Vazamento de segredos dos EUA revela verdade eterna sobre tolice de governantes – 25/03/2025 – Rui Tavares


“No meu tempo”, diziam os veteranos da Redação, “para fazer jornalismo era preciso gastar a sola do sapato”. Isso ainda ouvi eu muitas vezes, quando ia entregar (em disquete!) as minhas críticas de arte ao jornal lisboeta no qual me iniciei, há uns trinta anos.

“As histórias não caem no colo da gente!”, sentenciavam. E, para encerrar o assunto, acrescentavam uma pitada sobre os jornalistas que revelaram o escândalo de Watergate ou os papéis do Pentágono: anos cultivando fontes, com encontros escusos em garagens escuras, lendo documentos, correndo riscos.

Isso era antes. Hoje, nos tempos de Donald Trump, um jornalista pode simplesmente ser adicionado a um grupo de Signal —como aconteceu a Jeffrey Goldberg, da revista The Atlantic— com o vice-presidente dos Estados Unidos, o secretário de Defesa, o secretário de Estado, a CIA, e mais uns quantos conselheiros do presidente, todos combinando um ataque aos houthis do Iêmen. E depois descobrir que tudo aquilo é verdade, no parque de estacionamento de um supermercado, enquanto confirma que as bombas sobre as quais acabou de ler estão a explodir no mar Vermelho.

Lamento pelos velhos jornalistas. Mas aquilo que esta história revela confirma uma heresia que aprendi da minha experiência como crítico de arte, depois historiador, e político praticante.
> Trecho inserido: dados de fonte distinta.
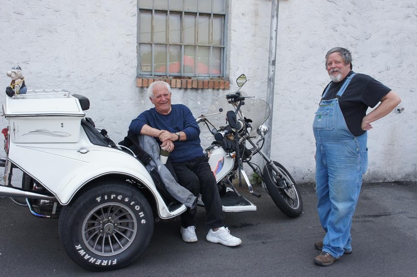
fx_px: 451
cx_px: 194
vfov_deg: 34.2
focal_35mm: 39
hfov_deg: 49.5
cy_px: 141
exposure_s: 1/160
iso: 200
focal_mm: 24
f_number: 8
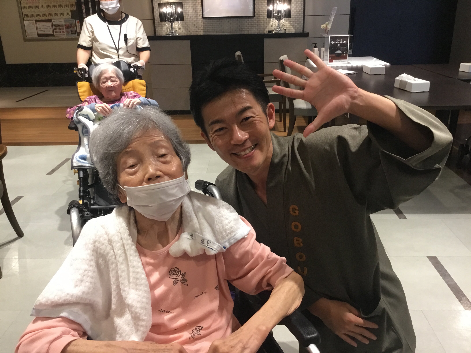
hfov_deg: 58.4
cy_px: 176
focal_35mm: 31
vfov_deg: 45.4
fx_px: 422
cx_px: 236
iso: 100
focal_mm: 3.3
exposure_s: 1/30
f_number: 2.4
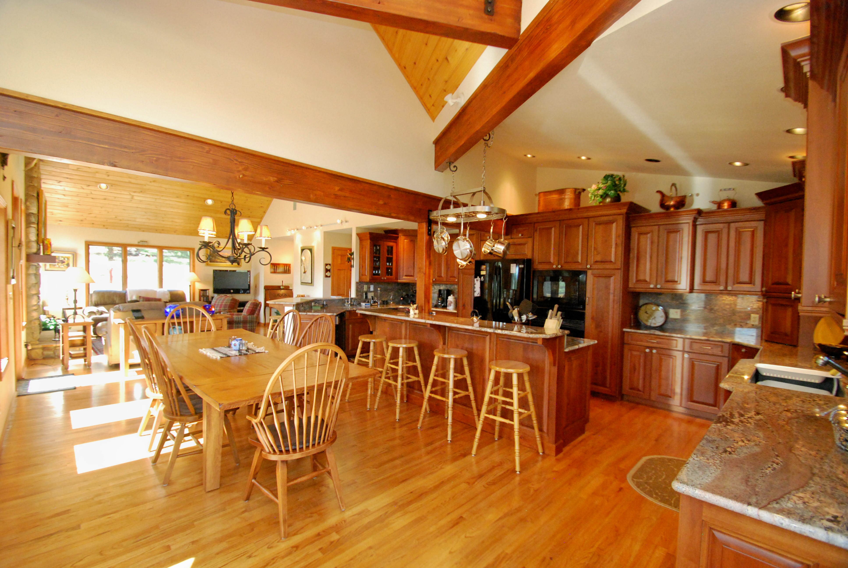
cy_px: 284
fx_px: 354
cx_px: 424
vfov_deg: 77.5
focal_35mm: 15
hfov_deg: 100.3
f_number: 4
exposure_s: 1/60
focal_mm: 10
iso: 1400
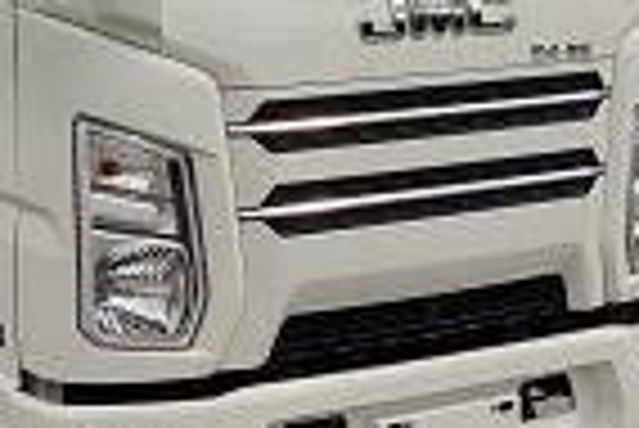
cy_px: -5
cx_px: -18
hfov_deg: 17.5
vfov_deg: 11.9
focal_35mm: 114
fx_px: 2026
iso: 112
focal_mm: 4.75
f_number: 1.75
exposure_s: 1/2238
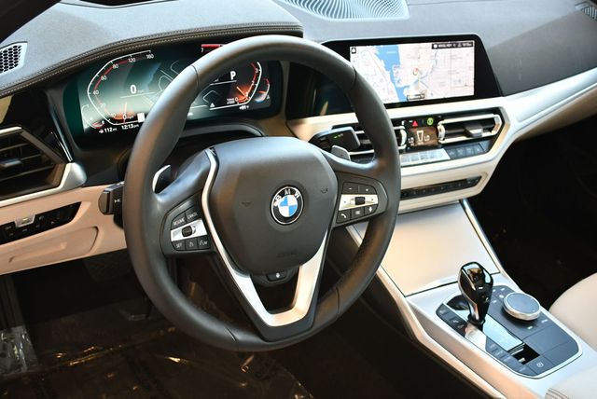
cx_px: 298
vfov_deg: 32.0
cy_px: 200
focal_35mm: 42
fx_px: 697
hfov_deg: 46.4
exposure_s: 1/160
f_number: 3.8
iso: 800
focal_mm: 21
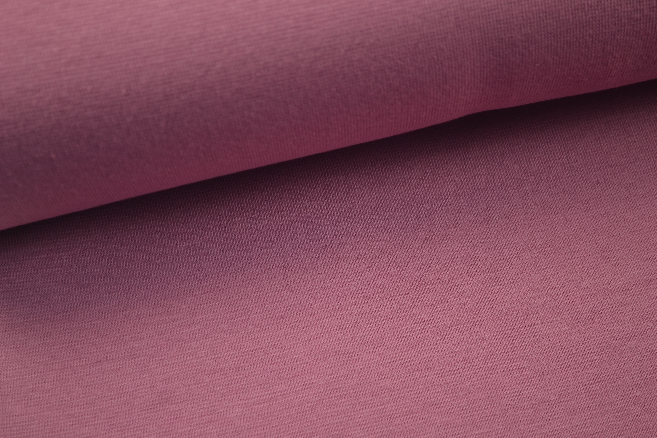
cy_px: 219
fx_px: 1314
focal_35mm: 72
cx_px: 328
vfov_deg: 18.9
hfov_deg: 28.1
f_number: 5.6
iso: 100
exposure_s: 1/20
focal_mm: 48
A verdade é esta: um artista pode ter fama de desorganizado, de não cumprir horários, de ter a vida num caos e, no entanto, não há uma exposição que faça que não tenha sido pensada ao detalhe.

O mesmo não se pode dizer do governante: o político ambicioso pode ter levado anos de preparação para chegar ao cargo, acreditar verdadeiramente num programa, em doutrina, em ideologia e, depois, no momento da execução, tudo ficar dependente de uma briga de egos, uma falha de informação, uma enxaqueca.

Os governantes não querem que se saiba isto, porque os governados já andam ansiosos o bastante. Mas quem está no meio da ação não é sempre quem tem mais informação. Já ouvi primeiros-ministros dizerem “ah, que saudades da oposição, quando eu tinha tempo para ler um jornal!”. E a implementação está dependente de uma cadeia de comando que nem sempre interpreta as ordens ou as executa como pretendido —se é que o comandante sabe o que quer.

Por isso nunca me convenceram os argumentos de que, por trás da loucura de Trump, haveria uma sofisticação oculta. Há economistas inteligentes que não entendem a política tarifária de Trump e afirmam que ele tem um plano secreto para refazer os acordos de Bretton Woods em Mar-a-Lago.

Não; Trump é aquilo que parece. Provavelmente não sabe a diferença entre Bretton Woods e um campo de golfe. O seu caos é apenas caos.

Estes vazamentos provam o mesmo sobre os seus sequazes. O vice J. D. Vance é movido pelo rancor à Europa. O secretário de Defesa, Pete Hegseth, pela vontade de mostrar poder. O conselheiro de segurança interna Stephen Miller, pela de agradar ao chefe. Não há mais sofisticação do que isto.

Dizia Axel Oxenstierna, grande líder político sueco durante toda a Guerra dos Trinta Anos: “Não sabes, meu filho, com quanta estultícia é governado o mundo?”.

Essa é uma das poucas leis da história que ainda ninguém conseguiu refutar.